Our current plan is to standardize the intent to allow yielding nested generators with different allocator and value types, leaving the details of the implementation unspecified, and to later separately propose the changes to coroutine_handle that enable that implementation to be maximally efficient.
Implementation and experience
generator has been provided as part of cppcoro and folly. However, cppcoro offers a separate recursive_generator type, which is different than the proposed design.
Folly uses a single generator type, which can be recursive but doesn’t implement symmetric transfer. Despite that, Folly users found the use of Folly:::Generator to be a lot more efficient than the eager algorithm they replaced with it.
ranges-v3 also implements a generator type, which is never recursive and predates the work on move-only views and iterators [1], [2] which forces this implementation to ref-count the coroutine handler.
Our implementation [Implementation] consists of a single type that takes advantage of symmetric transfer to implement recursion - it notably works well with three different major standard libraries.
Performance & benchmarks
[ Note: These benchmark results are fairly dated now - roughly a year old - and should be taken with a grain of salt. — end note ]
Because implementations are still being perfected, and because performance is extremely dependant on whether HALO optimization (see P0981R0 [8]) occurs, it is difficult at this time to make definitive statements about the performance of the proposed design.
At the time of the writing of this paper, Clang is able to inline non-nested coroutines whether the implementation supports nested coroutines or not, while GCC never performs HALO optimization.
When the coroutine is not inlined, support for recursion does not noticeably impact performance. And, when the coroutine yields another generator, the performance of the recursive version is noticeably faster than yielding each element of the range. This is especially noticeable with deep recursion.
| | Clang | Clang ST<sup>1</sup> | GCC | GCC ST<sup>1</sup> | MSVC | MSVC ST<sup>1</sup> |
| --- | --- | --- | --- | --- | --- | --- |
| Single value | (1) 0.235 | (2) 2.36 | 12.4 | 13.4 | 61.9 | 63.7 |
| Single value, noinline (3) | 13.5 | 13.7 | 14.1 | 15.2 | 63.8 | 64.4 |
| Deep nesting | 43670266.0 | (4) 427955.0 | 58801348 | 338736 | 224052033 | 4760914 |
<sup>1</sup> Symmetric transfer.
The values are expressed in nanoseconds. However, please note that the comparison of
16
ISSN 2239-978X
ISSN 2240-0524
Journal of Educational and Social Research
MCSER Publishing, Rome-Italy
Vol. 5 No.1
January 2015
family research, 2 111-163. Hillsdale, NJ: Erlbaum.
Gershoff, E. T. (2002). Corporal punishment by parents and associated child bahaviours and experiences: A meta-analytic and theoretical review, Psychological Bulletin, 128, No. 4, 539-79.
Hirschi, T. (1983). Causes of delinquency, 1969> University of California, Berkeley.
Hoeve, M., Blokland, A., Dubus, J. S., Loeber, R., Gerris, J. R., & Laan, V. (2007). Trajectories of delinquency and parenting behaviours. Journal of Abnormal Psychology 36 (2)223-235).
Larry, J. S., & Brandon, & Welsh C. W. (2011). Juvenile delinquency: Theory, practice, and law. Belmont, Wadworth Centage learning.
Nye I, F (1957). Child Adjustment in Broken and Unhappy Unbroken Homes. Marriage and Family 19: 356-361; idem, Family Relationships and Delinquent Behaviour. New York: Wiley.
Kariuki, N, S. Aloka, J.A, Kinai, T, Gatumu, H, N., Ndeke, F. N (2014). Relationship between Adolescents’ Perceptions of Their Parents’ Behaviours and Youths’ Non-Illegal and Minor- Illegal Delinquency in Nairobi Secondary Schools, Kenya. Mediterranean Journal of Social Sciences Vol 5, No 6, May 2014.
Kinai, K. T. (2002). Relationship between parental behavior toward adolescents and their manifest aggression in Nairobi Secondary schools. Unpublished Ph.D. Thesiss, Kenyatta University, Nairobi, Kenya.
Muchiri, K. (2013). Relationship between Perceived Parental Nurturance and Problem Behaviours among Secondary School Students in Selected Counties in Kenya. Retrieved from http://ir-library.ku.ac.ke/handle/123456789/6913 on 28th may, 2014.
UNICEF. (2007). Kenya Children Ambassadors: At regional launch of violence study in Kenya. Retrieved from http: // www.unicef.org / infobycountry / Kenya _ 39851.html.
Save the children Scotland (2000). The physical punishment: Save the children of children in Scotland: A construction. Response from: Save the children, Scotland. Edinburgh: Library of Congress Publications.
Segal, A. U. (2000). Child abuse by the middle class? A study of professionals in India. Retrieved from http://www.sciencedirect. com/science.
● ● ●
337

____

→ **Your assignment**: Retrieve all lines from the data that contain the string "study".

→ **Written answer**:
UNICEF. (2007). Kenya Children Ambassadors: At regional launch of violence study in Kenya. Retrieved from http: // www.unicef.org / infobycountry / Kenya _ 39851.html.
Segal, A. U. (2000). Child abuse by the middle class? A study of professionals in India. Retrieved from http://www.sciencedirect. com/science.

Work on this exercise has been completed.